The response should contain all of the data below, reproduced exactly, and no pictures.

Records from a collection
================
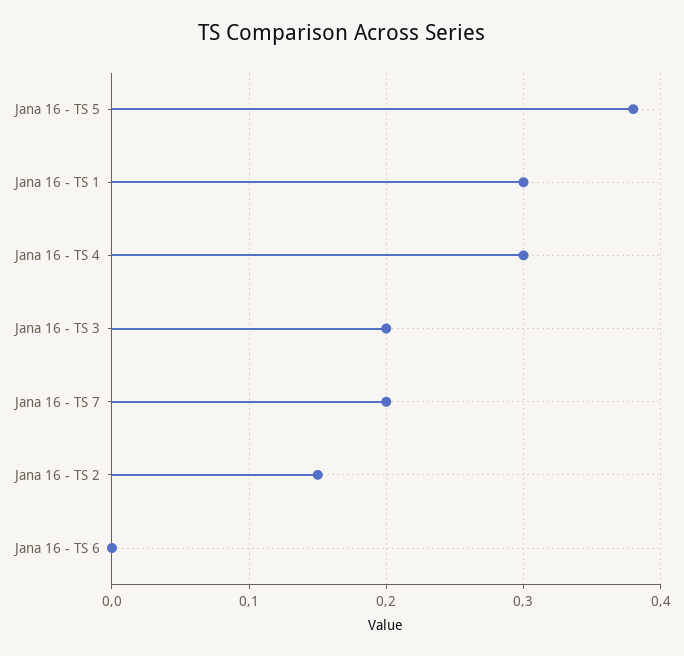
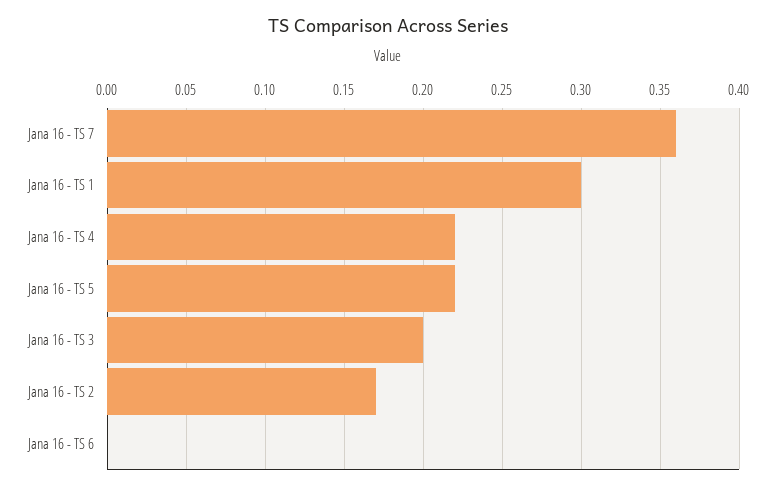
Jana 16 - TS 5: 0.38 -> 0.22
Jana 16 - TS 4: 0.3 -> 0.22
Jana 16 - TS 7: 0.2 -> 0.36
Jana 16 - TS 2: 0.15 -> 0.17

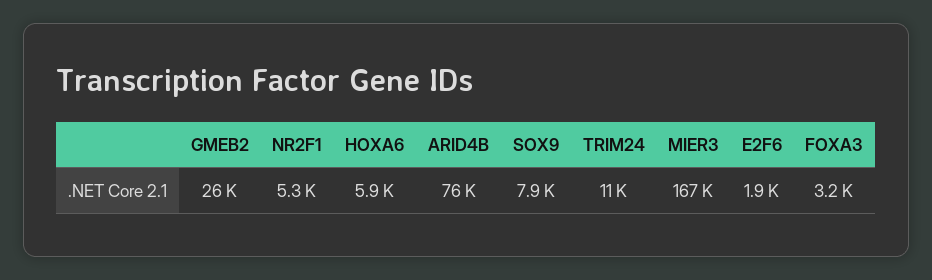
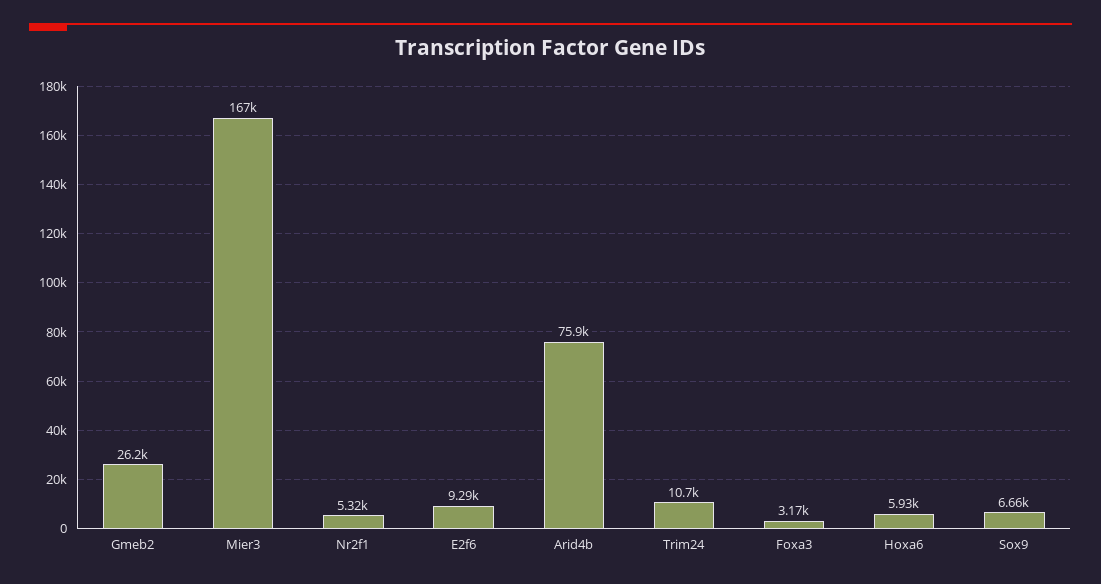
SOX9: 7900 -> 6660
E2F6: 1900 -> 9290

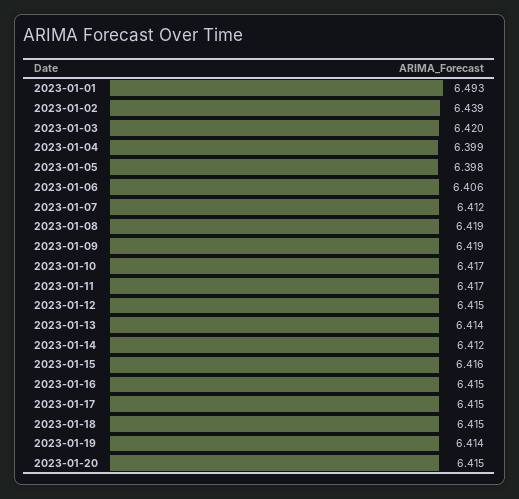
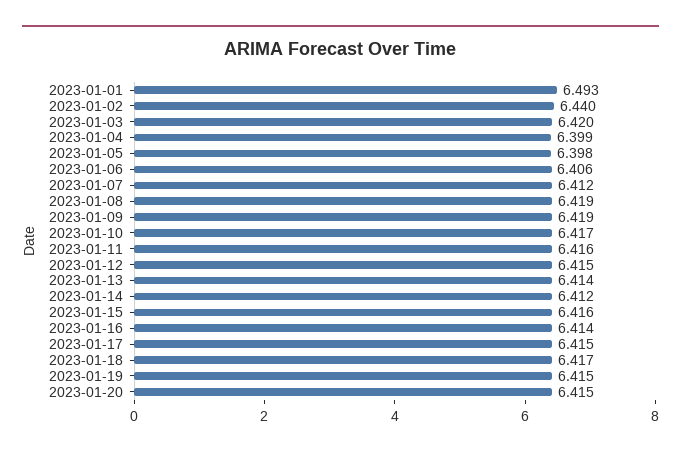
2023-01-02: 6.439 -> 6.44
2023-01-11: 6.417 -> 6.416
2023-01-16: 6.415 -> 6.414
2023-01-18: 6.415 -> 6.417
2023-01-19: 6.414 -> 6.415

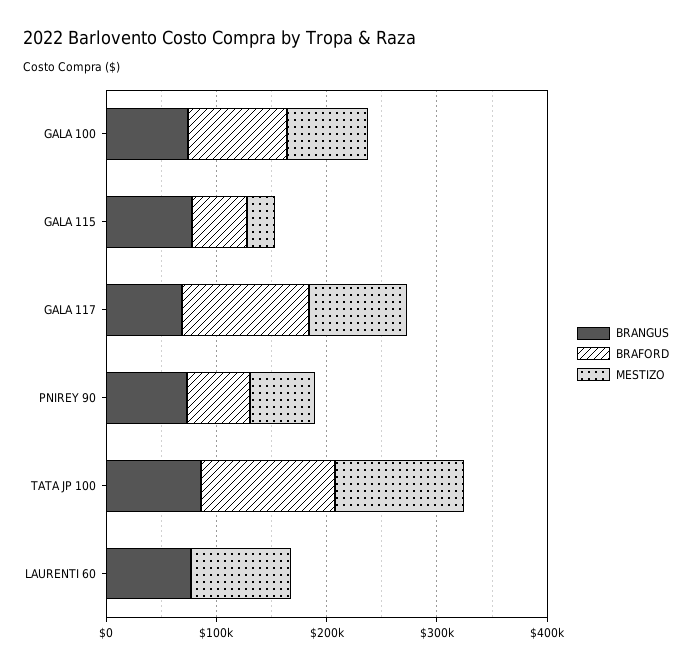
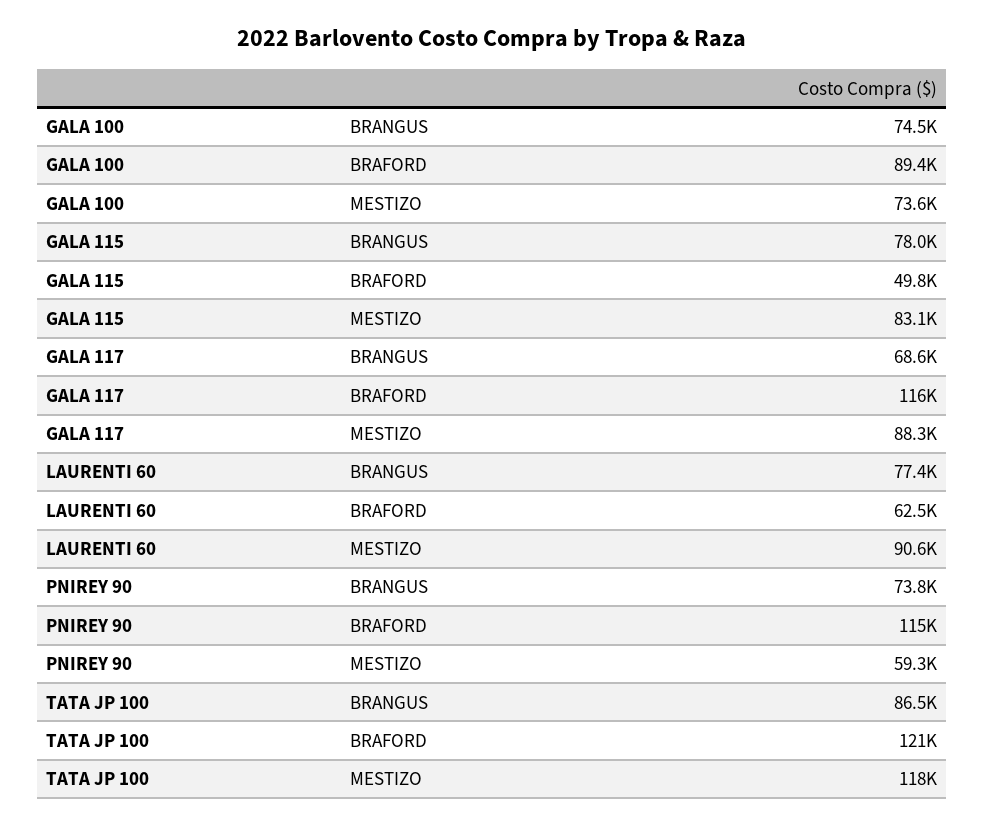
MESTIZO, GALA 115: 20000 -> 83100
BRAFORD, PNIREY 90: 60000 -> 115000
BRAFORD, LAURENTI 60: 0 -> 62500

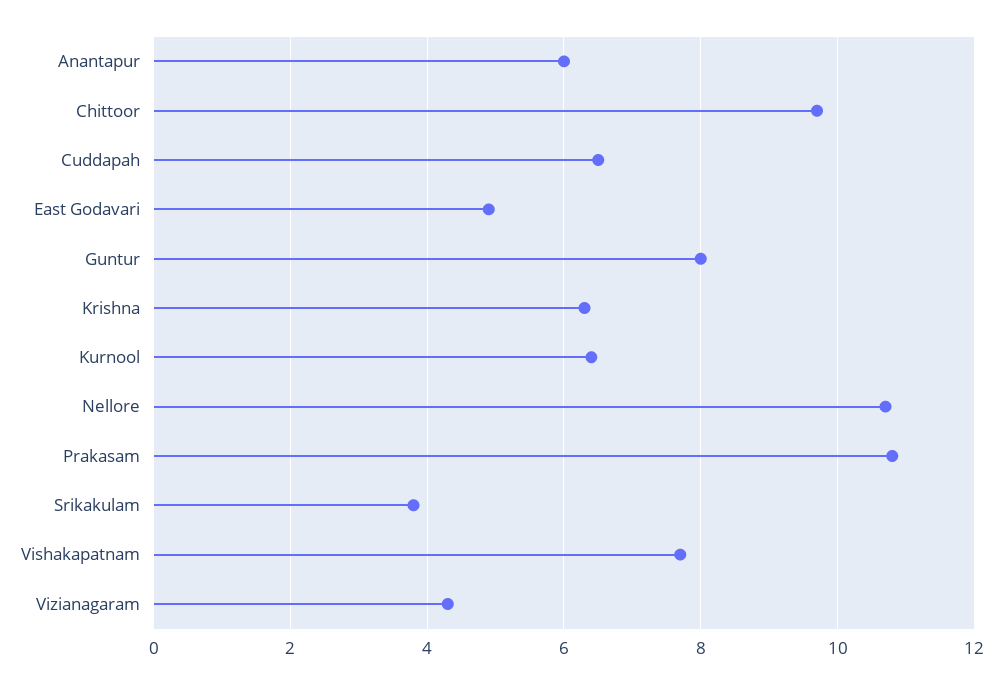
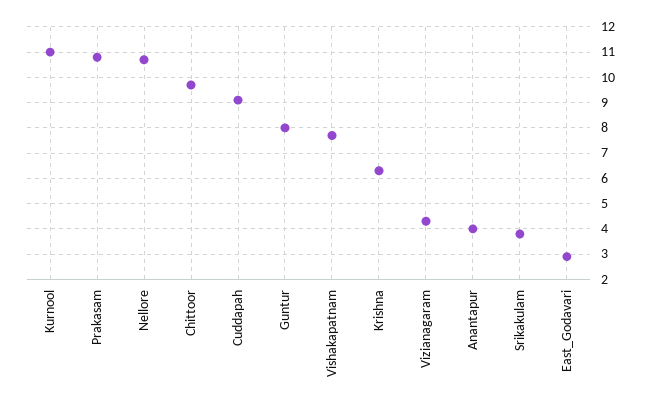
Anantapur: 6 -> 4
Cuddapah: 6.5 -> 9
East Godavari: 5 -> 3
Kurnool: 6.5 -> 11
================
## Written solution
Jana 16 - TS 5: 0.38 -> 0.22
Jana 16 - TS 4: 0.3 -> 0.22
Jana 16 - TS 7: 0.2 -> 0.36
Jana 16 - TS 2: 0.15 -> 0.17

SOX9: 7900 -> 6660
E2F6: 1900 -> 9290

2023-01-02: 6.439 -> 6.44
2023-01-11: 6.417 -> 6.416
2023-01-16: 6.415 -> 6.414
2023-01-18: 6.415 -> 6.417
2023-01-19: 6.414 -> 6.415

MESTIZO, GALA 115: 20000 -> 83100
BRAFORD, PNIREY 90: 60000 -> 115000
BRAFORD, LAURENTI 60: 0 -> 62500

Anantapur: 6 -> 4
Cuddapah: 6.5 -> 9
East Godavari: 5 -> 3
Kurnool: 6.5 -> 11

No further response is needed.